**Prompt**. Reproduce the football career summary for Denis Alekseyevich Davydov in full, word for word.

**Reading text**.
----------
Personal information
- Full name: Denis Alekseyevich Davydov
- Date of birth: 22 March 1995 (age 30)
- Place of birth: Moscow, Russia
- Height: 1.75 m (5 ft 9 in)
- Position: Winger; second striker;

Youth career
- 2001–2010: FC Moscow
- 2010–2015: Spartak Moscow

Senior career*
- Years: Team / Apps / (Gls)
- 2013–2019: Spartak Moscow / 33 / (1)
- 2013–2018: → Spartak-2 Moscow / 90 / (33)
- 2016: → Mladá Boleslav (loan) / 0 / (0)
- 2018: → Spartaks Jūrmala (loan) / 12 / (2)
- 2019: Nizhny Novgorod / 7 / (1)
- 2019−2020: CSKA Sofia / 3 / (0)
- 2020–2021: Tom Tomsk / 17 / (2)
- 2021–2022: Znamya Truda / 21 / (9)
- 2022–2023: Khimki / 0 / (0)
- 2022–2023: Khimki-M / 6 / (0)

International career
- 2011: Russia U-16 / 9 / (2)
- 2012: Russia U-17 / 8 / (1)
- 2013: Russia U-18 / 8 / (11)
- 2013–2014: Russia U-19 / 12 / (10)
- 2013–2015: Russia U-21 / 13 / (4)
- 2015: Russia / 1 / (0)
----------
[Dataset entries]
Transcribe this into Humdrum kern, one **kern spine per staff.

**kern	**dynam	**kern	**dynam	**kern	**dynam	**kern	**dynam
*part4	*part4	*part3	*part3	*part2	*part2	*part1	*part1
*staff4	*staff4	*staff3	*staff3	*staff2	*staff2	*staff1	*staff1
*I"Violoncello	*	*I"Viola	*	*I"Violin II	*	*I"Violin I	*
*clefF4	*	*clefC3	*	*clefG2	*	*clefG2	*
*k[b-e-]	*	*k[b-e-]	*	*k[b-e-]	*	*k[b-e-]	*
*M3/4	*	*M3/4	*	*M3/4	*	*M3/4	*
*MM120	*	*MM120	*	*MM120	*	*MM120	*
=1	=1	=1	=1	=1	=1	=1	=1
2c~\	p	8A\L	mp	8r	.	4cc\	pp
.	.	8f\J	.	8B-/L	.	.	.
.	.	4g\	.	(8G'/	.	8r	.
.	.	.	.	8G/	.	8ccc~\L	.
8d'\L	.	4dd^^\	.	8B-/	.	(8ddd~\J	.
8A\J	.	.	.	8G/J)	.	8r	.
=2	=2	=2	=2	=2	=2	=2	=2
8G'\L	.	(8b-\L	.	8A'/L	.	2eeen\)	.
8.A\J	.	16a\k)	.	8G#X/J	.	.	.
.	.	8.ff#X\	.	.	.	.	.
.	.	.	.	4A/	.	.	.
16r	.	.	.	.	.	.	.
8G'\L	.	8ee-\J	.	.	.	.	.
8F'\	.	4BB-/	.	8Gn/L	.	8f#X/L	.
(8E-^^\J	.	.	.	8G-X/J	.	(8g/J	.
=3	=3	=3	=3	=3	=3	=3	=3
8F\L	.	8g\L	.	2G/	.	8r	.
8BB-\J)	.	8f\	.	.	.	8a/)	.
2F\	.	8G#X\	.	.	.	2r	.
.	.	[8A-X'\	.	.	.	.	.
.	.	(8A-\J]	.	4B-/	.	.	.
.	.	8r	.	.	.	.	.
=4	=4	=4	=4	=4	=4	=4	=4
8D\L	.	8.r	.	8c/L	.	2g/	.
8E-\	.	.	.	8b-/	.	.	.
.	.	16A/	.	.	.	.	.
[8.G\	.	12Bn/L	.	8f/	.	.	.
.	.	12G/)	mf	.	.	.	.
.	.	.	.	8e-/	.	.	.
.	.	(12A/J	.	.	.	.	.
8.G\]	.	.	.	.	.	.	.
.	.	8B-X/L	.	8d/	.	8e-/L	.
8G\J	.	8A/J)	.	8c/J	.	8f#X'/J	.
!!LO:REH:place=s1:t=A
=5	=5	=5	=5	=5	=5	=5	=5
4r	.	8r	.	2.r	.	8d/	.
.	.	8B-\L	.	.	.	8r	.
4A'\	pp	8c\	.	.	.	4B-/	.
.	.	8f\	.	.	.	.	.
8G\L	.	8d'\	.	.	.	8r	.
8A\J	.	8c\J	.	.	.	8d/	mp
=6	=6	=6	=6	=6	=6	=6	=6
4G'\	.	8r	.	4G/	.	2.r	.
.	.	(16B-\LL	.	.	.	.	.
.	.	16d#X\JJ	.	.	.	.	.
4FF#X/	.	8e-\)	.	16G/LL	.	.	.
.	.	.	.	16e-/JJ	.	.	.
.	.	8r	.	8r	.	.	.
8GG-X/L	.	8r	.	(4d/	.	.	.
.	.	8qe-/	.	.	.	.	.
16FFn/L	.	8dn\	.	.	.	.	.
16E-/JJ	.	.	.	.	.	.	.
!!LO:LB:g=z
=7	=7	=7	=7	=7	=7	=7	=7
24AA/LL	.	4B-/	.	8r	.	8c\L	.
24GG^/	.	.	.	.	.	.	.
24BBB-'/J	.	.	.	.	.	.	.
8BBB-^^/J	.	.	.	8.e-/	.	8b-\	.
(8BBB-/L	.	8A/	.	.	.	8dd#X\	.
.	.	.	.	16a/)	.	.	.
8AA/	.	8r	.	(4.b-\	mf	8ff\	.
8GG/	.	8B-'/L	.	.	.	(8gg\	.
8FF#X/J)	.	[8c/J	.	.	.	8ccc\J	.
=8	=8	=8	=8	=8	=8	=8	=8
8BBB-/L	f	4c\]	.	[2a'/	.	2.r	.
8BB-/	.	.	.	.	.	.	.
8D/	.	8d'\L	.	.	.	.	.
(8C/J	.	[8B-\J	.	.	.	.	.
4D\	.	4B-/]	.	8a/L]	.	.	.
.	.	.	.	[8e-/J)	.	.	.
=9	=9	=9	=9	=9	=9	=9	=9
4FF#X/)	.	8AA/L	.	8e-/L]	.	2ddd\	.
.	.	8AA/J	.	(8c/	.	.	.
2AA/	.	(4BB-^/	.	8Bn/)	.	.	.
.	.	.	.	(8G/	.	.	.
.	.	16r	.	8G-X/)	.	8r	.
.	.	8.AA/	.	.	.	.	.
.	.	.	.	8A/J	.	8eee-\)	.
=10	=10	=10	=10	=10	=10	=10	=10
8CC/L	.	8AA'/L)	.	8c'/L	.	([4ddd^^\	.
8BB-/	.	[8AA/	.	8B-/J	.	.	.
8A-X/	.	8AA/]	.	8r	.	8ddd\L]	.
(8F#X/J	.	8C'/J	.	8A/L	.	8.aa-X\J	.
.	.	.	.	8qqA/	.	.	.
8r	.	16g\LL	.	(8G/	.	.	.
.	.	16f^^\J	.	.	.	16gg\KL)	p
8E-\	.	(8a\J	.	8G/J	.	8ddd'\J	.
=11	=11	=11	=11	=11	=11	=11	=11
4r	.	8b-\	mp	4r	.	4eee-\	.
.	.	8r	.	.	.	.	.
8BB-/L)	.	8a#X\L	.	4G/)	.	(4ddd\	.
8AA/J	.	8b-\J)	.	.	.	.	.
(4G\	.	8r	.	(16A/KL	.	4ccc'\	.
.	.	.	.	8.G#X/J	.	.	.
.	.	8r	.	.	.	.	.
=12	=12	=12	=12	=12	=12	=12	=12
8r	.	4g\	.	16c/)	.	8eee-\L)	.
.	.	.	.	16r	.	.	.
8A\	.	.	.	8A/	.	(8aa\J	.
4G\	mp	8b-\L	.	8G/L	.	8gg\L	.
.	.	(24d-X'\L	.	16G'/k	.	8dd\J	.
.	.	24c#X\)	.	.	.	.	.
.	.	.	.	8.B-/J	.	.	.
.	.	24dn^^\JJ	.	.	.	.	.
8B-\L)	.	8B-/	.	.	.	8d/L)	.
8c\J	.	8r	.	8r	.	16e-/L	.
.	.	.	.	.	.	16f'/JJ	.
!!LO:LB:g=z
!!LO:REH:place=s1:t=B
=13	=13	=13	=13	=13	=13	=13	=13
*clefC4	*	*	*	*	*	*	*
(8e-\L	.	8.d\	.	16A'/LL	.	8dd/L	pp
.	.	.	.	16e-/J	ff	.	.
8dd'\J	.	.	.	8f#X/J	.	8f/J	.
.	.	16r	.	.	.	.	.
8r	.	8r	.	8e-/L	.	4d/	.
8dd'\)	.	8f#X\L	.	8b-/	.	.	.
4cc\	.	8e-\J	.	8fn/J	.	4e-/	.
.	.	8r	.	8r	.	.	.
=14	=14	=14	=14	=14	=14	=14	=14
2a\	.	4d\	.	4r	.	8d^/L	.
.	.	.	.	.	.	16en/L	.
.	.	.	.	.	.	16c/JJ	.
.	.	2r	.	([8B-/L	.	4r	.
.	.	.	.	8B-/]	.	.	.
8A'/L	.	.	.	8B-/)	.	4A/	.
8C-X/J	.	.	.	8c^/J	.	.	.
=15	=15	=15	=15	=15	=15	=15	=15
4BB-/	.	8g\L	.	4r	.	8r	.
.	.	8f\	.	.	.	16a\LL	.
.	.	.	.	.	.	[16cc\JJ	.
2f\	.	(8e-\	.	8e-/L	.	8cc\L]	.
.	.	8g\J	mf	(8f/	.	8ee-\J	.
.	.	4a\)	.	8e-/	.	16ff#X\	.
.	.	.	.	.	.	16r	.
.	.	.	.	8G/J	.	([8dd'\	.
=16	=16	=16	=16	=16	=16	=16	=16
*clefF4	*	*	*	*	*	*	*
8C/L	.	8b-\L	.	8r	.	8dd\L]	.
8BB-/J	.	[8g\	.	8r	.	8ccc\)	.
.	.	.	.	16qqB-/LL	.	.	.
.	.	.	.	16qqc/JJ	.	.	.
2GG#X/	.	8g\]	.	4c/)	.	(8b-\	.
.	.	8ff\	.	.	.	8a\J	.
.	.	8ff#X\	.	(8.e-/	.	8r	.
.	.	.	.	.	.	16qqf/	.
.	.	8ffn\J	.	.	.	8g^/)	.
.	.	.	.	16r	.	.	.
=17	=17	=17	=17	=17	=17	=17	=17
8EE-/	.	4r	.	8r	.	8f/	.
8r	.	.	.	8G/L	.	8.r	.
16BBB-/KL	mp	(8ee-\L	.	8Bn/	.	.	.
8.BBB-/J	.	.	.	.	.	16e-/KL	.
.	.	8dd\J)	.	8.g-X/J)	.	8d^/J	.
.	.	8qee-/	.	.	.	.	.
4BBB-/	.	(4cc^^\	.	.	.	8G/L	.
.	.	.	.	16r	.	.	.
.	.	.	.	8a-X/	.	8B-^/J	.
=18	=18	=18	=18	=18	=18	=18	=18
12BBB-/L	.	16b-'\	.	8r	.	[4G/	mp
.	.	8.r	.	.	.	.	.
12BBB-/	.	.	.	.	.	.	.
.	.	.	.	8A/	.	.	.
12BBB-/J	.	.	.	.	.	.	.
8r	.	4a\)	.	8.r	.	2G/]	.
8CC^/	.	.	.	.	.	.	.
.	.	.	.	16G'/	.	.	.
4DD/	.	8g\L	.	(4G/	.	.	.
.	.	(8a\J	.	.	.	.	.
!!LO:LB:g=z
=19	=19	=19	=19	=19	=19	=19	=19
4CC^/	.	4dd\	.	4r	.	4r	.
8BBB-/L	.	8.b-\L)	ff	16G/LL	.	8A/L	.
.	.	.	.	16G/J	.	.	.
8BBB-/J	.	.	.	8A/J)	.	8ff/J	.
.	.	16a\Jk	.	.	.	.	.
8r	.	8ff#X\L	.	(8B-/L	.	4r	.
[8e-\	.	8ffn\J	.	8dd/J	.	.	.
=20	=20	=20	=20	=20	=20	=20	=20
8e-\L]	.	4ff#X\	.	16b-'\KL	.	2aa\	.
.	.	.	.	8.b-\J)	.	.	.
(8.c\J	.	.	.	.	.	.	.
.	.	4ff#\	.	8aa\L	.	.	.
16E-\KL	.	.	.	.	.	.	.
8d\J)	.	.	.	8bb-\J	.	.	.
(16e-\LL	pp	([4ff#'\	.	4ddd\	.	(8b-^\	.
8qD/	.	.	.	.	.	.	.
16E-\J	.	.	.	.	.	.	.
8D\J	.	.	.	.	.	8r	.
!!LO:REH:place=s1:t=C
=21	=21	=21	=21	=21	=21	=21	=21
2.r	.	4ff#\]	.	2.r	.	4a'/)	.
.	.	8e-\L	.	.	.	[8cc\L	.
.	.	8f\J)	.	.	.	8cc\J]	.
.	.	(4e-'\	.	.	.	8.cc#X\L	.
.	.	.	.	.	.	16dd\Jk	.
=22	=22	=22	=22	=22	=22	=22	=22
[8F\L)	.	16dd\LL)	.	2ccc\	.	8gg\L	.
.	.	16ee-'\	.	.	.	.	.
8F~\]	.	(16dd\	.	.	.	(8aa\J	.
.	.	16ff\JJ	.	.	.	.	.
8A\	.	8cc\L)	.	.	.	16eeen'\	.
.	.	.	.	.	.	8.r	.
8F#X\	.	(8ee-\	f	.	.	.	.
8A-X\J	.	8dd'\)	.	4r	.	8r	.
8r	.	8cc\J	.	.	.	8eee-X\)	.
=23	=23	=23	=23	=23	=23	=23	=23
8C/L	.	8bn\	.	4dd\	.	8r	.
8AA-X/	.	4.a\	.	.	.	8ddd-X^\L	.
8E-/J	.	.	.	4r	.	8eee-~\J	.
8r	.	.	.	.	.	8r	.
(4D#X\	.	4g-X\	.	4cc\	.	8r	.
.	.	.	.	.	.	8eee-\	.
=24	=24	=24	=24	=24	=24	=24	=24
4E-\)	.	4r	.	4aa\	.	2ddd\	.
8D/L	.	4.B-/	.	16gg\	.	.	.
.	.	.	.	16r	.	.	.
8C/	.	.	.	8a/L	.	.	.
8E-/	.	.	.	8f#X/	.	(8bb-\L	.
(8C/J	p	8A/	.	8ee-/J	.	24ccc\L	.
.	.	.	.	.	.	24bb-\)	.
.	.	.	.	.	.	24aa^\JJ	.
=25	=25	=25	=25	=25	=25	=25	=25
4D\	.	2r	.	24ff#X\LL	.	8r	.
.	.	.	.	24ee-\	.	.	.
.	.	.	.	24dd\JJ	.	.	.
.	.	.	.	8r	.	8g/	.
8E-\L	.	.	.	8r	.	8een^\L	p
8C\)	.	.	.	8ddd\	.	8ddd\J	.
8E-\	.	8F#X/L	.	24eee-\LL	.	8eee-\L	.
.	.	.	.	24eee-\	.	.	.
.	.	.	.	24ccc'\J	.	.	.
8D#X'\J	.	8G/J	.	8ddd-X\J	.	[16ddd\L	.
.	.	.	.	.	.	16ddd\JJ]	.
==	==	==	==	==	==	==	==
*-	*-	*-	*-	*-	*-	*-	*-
----------
**Answer section**.
Personal information
- Full name: Denis Alekseyevich Davydov
- Date of birth: 22 March 1995 (age 30)
- Place of birth: Moscow, Russia
- Height: 1.75 m (5 ft 9 in)
- Position: Winger; second striker;

Youth career
- 2001–2010: FC Moscow
- 2010–2015: Spartak Moscow

Senior career*
- Years: Team / Apps / (Gls)
- 2013–2019: Spartak Moscow / 33 / (1)
- 2013–2018: → Spartak-2 Moscow / 90 / (33)
- 2016: → Mladá Boleslav (loan) / 0 / (0)
- 2018: → Spartaks Jūrmala (loan) / 12 / (2)
- 2019: Nizhny Novgorod / 7 / (1)
- 2019−2020: CSKA Sofia / 3 / (0)
- 2020–2021: Tom Tomsk / 17 / (2)
- 2021–2022: Znamya Truda / 21 / (9)
- 2022–2023: Khimki / 0 / (0)
- 2022–2023: Khimki-M / 6 / (0)

International career
- 2011: Russia U-16 / 9 / (2)
- 2012: Russia U-17 / 8 / (1)
- 2013: Russia U-18 / 8 / (11)
- 2013–2014: Russia U-19 / 12 / (10)
- 2013–2015: Russia U-21 / 13 / (4)
- 2015: Russia / 1 / (0)